Understanding the Pathophysiology of Congenital Vestibular Disorders: Current Challenges and Future Directions

Abstract

In congenital vestibular disorders (CVDs), children develop an abnormal inner ear before birth and face postnatal challenges to maintain posture, balance, walking, eye-hand coordination, eye tracking, or reading. Only limited information on inner ear pathology is acquired from clinical imaging of the temporal bone or studying histological slides of the temporal bone. A more comprehensive and precise assessment and determination of the underlying mechanisms necessitate analyses of the disorders at the cellular level, which can be achieved using animal models. Two main criteria for a suitable animal model are first, a pathology that mirrors the human disorder, and second, a reproducible experimental outcome leading to statistical power. With over 40 genes that affect inner ear development, the phenotypic abnormalities resulting from congenital vestibular disorders (CVDs) are highly variable. Nonetheless, there is a large subset of CVDs that form a common phenotype of a sac-like inner ear with the semicircular canals missing or dysplastic, and discrete abnormalities in the vestibular sensory organs. We have focused the review on this subset, but to advance research on CVDs we have added other CVDs not forming a sac-like inner ear. We have included examples of animal models used to study these CVDs. Presently, little is known about the central pathology resulting from CVDs at the cellular level in the central vestibular neural network, except for preliminary studies on a chick model that show significant loss of second-order, vestibular reflex projection neurons.

Keywords: animal models; developmental balance disorders; inner ear abnormalities; inner ear imaging; vestibular system development.

Figure 1

(A) E2 chick in ovo viewed through a shell window under a stereo dissecting microscope (Zeiss Discovery.V8) after otocyst rotation. Fast green dye was injected to improve otocyst visibility. After tearing open the chorion (Ch) and amnion with forceps, the otocyst was cut free from the surrounding epithelium with a tungsten needle (10 μm tip diameter; curved tip) and glided posteriorly along the epithelial surface before rotating it 180° in the anterior-posterior and dorsal-ventral axes.
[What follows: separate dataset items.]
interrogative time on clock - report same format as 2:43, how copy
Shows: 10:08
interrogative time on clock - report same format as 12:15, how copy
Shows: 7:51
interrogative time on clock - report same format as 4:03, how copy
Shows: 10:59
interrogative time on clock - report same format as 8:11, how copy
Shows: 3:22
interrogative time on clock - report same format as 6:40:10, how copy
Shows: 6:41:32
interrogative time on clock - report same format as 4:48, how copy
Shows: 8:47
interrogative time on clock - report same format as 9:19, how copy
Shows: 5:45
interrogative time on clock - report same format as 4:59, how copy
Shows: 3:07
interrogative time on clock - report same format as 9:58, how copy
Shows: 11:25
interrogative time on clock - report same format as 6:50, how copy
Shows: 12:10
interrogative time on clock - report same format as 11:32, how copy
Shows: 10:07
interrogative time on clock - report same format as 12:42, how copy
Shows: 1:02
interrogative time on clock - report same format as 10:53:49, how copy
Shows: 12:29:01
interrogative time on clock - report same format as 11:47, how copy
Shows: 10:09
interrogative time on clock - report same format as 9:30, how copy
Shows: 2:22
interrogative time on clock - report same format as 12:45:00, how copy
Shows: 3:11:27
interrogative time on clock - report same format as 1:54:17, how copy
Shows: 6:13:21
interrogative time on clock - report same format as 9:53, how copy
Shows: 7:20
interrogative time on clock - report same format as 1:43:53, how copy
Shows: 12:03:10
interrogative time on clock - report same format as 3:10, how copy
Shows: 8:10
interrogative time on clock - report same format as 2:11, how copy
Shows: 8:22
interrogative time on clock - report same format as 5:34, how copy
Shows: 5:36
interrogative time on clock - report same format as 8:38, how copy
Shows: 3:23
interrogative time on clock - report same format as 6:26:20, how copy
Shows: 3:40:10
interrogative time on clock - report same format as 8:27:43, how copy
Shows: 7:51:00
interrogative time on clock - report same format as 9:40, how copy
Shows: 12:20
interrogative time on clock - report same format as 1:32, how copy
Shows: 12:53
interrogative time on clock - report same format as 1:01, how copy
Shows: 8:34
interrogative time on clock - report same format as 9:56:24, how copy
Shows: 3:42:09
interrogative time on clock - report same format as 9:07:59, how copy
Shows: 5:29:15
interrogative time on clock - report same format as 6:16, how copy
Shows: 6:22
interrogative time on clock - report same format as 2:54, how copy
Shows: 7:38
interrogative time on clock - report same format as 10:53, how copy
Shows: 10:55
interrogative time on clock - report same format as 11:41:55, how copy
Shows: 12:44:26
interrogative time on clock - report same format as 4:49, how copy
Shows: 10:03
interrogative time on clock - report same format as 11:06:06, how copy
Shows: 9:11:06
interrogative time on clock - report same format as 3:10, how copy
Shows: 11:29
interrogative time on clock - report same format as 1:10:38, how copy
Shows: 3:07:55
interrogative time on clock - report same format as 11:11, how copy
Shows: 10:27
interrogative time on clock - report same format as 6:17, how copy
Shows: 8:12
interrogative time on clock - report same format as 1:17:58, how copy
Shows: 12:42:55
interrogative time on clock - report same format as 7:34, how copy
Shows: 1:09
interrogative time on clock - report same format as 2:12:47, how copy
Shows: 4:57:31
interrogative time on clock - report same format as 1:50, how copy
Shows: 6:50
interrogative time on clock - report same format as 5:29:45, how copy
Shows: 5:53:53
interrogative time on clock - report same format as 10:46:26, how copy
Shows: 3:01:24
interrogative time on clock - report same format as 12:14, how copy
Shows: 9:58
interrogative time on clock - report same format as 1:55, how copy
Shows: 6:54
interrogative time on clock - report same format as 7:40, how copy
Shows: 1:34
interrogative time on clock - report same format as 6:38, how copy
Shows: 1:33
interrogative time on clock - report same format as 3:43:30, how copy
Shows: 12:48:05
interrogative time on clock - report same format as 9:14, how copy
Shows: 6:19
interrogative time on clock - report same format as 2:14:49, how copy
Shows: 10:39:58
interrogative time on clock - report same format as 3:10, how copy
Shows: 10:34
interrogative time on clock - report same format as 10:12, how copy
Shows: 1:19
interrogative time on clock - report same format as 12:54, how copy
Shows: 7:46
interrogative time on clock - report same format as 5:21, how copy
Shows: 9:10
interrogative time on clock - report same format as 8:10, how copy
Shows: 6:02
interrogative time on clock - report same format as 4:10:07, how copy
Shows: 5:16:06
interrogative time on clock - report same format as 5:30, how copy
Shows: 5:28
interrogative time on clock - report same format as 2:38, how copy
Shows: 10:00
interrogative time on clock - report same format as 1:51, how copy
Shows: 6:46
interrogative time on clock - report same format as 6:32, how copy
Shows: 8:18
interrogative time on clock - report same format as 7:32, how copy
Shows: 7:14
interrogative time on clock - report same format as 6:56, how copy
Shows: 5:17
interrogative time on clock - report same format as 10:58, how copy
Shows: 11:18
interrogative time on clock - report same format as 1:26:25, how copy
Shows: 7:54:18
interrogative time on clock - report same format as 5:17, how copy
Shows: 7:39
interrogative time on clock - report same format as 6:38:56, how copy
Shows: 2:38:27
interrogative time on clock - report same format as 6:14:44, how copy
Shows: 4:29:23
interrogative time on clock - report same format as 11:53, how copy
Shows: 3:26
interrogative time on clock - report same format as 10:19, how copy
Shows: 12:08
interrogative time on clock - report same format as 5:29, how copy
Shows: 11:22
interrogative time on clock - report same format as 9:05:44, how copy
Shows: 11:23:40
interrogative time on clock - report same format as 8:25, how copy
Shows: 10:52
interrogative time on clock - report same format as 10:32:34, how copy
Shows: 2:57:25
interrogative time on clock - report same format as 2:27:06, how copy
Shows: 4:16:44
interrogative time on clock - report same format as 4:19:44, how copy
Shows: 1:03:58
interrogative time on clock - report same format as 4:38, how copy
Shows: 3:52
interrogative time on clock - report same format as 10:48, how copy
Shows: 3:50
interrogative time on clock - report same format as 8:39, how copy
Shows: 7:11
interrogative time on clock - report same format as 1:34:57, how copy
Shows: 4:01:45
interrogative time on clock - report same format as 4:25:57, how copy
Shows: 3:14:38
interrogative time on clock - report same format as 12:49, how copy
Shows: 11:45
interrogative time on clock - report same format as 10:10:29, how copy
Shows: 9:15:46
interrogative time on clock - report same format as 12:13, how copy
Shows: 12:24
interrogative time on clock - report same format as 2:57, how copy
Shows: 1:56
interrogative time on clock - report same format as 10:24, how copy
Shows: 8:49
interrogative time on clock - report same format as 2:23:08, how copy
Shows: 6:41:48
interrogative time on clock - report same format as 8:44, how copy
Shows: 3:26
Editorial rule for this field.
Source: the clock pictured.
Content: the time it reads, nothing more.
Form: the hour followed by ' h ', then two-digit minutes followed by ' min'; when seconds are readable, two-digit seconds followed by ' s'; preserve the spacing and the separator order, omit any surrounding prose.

The rotated otocyst was returned to the epithelial slot. Note that the endolymphatic duct (ED) normally situated on the dorsal surface of the otocyst is located on the ventral surface after rotation. The shell window was sealed with tape and the egg reincubated at high humidity (70%) without egg turning (75). E, eye; h, heart. (B) Five-day-old hatchling ARO/s chick. Note the widened base of the feet after performing the righting reflex, indicating stress placed on the balance system (22).